══ MATERIAL FOR THE TASK ══

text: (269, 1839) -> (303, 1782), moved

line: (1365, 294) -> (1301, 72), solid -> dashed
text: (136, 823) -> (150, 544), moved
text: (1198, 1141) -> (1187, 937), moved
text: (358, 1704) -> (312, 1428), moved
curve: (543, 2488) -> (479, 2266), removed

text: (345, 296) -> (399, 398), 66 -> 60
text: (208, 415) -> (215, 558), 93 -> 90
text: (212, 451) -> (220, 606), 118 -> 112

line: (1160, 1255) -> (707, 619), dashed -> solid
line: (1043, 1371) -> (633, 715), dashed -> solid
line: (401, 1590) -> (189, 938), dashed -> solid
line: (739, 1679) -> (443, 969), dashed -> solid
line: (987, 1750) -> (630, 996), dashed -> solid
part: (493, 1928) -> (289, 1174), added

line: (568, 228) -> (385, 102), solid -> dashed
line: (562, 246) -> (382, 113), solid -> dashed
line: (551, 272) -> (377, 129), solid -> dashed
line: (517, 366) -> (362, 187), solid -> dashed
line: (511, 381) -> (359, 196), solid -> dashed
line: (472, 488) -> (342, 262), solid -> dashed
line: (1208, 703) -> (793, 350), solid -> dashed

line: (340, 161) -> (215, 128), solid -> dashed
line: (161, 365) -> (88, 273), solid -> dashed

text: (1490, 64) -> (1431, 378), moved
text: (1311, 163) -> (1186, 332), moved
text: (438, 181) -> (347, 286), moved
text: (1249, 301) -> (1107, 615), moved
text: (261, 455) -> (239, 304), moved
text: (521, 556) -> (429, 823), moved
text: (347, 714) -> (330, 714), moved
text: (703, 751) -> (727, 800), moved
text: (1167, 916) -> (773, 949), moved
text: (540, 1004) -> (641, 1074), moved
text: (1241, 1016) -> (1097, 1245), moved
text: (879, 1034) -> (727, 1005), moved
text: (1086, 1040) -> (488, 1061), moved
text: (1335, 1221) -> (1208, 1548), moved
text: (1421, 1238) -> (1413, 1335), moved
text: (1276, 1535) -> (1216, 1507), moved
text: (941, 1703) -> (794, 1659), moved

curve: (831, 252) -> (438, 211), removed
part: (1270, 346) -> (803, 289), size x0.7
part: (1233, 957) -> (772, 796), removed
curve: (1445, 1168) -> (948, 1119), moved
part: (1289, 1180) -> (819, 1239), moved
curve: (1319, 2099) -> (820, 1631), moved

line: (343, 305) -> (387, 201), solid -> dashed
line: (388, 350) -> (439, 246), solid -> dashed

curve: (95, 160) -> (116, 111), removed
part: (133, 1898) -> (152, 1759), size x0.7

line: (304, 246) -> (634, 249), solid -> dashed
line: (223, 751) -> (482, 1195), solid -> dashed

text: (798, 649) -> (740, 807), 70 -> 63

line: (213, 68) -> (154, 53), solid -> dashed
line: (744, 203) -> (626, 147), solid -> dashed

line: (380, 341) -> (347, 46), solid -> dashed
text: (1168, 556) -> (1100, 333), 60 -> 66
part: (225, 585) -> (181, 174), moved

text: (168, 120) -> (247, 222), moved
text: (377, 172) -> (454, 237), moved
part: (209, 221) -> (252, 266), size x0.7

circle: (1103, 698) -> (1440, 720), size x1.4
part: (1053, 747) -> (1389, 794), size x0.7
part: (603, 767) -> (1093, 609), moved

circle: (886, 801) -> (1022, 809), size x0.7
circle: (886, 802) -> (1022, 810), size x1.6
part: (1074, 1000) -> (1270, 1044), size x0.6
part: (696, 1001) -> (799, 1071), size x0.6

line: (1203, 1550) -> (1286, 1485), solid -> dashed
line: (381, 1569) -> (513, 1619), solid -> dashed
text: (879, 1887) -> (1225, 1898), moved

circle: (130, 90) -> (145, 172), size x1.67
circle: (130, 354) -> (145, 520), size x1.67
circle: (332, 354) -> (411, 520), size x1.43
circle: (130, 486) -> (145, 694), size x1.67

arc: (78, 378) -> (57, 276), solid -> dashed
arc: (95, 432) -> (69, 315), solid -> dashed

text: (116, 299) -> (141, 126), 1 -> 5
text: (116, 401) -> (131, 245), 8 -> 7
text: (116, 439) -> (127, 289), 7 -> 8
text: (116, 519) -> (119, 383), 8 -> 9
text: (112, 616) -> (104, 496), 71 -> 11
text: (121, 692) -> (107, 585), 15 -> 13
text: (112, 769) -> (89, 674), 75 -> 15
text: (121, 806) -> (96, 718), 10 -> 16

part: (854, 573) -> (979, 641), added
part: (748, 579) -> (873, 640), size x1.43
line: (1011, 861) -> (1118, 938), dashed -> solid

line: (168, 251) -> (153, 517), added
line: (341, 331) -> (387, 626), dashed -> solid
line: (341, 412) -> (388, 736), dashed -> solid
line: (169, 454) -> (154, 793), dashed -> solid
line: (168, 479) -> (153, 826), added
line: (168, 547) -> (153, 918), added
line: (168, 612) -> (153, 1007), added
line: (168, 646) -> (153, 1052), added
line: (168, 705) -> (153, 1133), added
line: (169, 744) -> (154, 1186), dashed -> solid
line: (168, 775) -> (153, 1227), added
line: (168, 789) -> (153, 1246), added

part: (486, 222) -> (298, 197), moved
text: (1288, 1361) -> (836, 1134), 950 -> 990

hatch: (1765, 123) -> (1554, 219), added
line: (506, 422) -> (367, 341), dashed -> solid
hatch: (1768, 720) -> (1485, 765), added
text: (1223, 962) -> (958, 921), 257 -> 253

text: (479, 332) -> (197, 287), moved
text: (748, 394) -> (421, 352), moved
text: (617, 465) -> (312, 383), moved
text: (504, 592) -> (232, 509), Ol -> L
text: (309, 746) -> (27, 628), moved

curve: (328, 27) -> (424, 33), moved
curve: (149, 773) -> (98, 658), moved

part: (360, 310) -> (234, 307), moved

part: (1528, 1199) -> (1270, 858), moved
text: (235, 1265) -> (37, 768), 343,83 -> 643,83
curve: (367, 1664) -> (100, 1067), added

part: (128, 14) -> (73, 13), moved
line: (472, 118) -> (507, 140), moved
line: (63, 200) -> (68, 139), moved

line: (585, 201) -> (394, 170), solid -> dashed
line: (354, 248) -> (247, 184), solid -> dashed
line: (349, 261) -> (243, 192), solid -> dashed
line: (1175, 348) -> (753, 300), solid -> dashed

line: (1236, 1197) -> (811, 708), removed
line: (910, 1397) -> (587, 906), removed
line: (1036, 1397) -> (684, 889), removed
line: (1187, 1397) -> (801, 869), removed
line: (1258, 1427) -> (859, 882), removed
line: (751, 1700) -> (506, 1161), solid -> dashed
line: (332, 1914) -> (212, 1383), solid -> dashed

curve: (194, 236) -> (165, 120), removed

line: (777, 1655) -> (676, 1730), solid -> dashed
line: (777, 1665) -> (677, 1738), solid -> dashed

═══

WORK TO BE COMPLETED
Copy all of the data. Keep every word exactly as it is.

SOLVED PROBLEM
text: (269, 1839) -> (303, 1782), moved

line: (1365, 294) -> (1301, 72), solid -> dashed
text: (136, 823) -> (150, 544), moved
text: (1198, 1141) -> (1187, 937), moved
text: (358, 1704) -> (312, 1428), moved
curve: (543, 2488) -> (479, 2266), removed

text: (345, 296) -> (399, 398), 66 -> 60
text: (208, 415) -> (215, 558), 93 -> 90
text: (212, 451) -> (220, 606), 118 -> 112

line: (1160, 1255) -> (707, 619), dashed -> solid
line: (1043, 1371) -> (633, 715), dashed -> solid
line: (401, 1590) -> (189, 938), dashed -> solid
line: (739, 1679) -> (443, 969), dashed -> solid
line: (987, 1750) -> (630, 996), dashed -> solid
part: (493, 1928) -> (289, 1174), added

line: (568, 228) -> (385, 102), solid -> dashed
line: (562, 246) -> (382, 113), solid -> dashed
line: (551, 272) -> (377, 129), solid -> dashed
line: (517, 366) -> (362, 187), solid -> dashed
line: (511, 381) -> (359, 196), solid -> dashed
line: (472, 488) -> (342, 262), solid -> dashed
line: (1208, 703) -> (793, 350), solid -> dashed

line: (340, 161) -> (215, 128), solid -> dashed
line: (161, 365) -> (88, 273), solid -> dashed

text: (1490, 64) -> (1431, 378), moved
text: (1311, 163) -> (1186, 332), moved
text: (438, 181) -> (347, 286), moved
text: (1249, 301) -> (1107, 615), moved
text: (261, 455) -> (239, 304), moved
text: (521, 556) -> (429, 823), moved
text: (347, 714) -> (330, 714), moved
text: (703, 751) -> (727, 800), moved
text: (1167, 916) -> (773, 949), moved
text: (540, 1004) -> (641, 1074), moved
text: (1241, 1016) -> (1097, 1245), moved
text: (879, 1034) -> (727, 1005), moved
text: (1086, 1040) -> (488, 1061), moved
text: (1335, 1221) -> (1208, 1548), moved
text: (1421, 1238) -> (1413, 1335), moved
text: (1276, 1535) -> (1216, 1507), moved
text: (941, 1703) -> (794, 1659), moved

curve: (831, 252) -> (438, 211), removed
part: (1270, 346) -> (803, 289), size x0.7
part: (1233, 957) -> (772, 796), removed
curve: (1445, 1168) -> (948, 1119), moved
part: (1289, 1180) -> (819, 1239), moved
curve: (1319, 2099) -> (820, 1631), moved

line: (343, 305) -> (387, 201), solid -> dashed
line: (388, 350) -> (439, 246), solid -> dashed

curve: (95, 160) -> (116, 111), removed
part: (133, 1898) -> (152, 1759), size x0.7

line: (304, 246) -> (634, 249), solid -> dashed
line: (223, 751) -> (482, 1195), solid -> dashed

text: (798, 649) -> (740, 807), 70 -> 63

line: (213, 68) -> (154, 53), solid -> dashed
line: (744, 203) -> (626, 147), solid -> dashed

line: (380, 341) -> (347, 46), solid -> dashed
text: (1168, 556) -> (1100, 333), 60 -> 66
part: (225, 585) -> (181, 174), moved

text: (168, 120) -> (247, 222), moved
text: (377, 172) -> (454, 237), moved
part: (209, 221) -> (252, 266), size x0.7

circle: (1103, 698) -> (1440, 720), size x1.4
part: (1053, 747) -> (1389, 794), size x0.7
part: (603, 767) -> (1093, 609), moved

circle: (886, 801) -> (1022, 809), size x0.7
circle: (886, 802) -> (1022, 810), size x1.6
part: (1074, 1000) -> (1270, 1044), size x0.6
part: (696, 1001) -> (799, 1071), size x0.6

line: (1203, 1550) -> (1286, 1485), solid -> dashed
line: (381, 1569) -> (513, 1619), solid -> dashed
text: (879, 1887) -> (1225, 1898), moved

circle: (130, 90) -> (145, 172), size x1.67
circle: (130, 354) -> (145, 520), size x1.67
circle: (332, 354) -> (411, 520), size x1.43
circle: (130, 486) -> (145, 694), size x1.67

arc: (78, 378) -> (57, 276), solid -> dashed
arc: (95, 432) -> (69, 315), solid -> dashed

text: (116, 299) -> (141, 126), 1 -> 5
text: (116, 401) -> (131, 245), 8 -> 7
text: (116, 439) -> (127, 289), 7 -> 8
text: (116, 519) -> (119, 383), 8 -> 9
text: (112, 616) -> (104, 496), 71 -> 11
text: (121, 692) -> (107, 585), 15 -> 13
text: (112, 769) -> (89, 674), 75 -> 15
text: (121, 806) -> (96, 718), 10 -> 16

part: (854, 573) -> (979, 641), added
part: (748, 579) -> (873, 640), size x1.43
line: (1011, 861) -> (1118, 938), dashed -> solid

line: (168, 251) -> (153, 517), added
line: (341, 331) -> (387, 626), dashed -> solid
line: (341, 412) -> (388, 736), dashed -> solid
line: (169, 454) -> (154, 793), dashed -> solid
line: (168, 479) -> (153, 826), added
line: (168, 547) -> (153, 918), added
line: (168, 612) -> (153, 1007), added
line: (168, 646) -> (153, 1052), added
line: (168, 705) -> (153, 1133), added
line: (169, 744) -> (154, 1186), dashed -> solid
line: (168, 775) -> (153, 1227), added
line: (168, 789) -> (153, 1246), added

part: (486, 222) -> (298, 197), moved
text: (1288, 1361) -> (836, 1134), 950 -> 990

hatch: (1765, 123) -> (1554, 219), added
line: (506, 422) -> (367, 341), dashed -> solid
hatch: (1768, 720) -> (1485, 765), added
text: (1223, 962) -> (958, 921), 257 -> 253

text: (479, 332) -> (197, 287), moved
text: (748, 394) -> (421, 352), moved
text: (617, 465) -> (312, 383), moved
text: (504, 592) -> (232, 509), Ol -> L
text: (309, 746) -> (27, 628), moved

curve: (328, 27) -> (424, 33), moved
curve: (149, 773) -> (98, 658), moved

part: (360, 310) -> (234, 307), moved

part: (1528, 1199) -> (1270, 858), moved
text: (235, 1265) -> (37, 768), 343,83 -> 643,83
curve: (367, 1664) -> (100, 1067), added

part: (128, 14) -> (73, 13), moved
line: (472, 118) -> (507, 140), moved
line: (63, 200) -> (68, 139), moved

line: (585, 201) -> (394, 170), solid -> dashed
line: (354, 248) -> (247, 184), solid -> dashed
line: (349, 261) -> (243, 192), solid -> dashed
line: (1175, 348) -> (753, 300), solid -> dashed

line: (1236, 1197) -> (811, 708), removed
line: (910, 1397) -> (587, 906), removed
line: (1036, 1397) -> (684, 889), removed
line: (1187, 1397) -> (801, 869), removed
line: (1258, 1427) -> (859, 882), removed
line: (751, 1700) -> (506, 1161), solid -> dashed
line: (332, 1914) -> (212, 1383), solid -> dashed

curve: (194, 236) -> (165, 120), removed

line: (777, 1655) -> (676, 1730), solid -> dashed
line: (777, 1665) -> (677, 1738), solid -> dashed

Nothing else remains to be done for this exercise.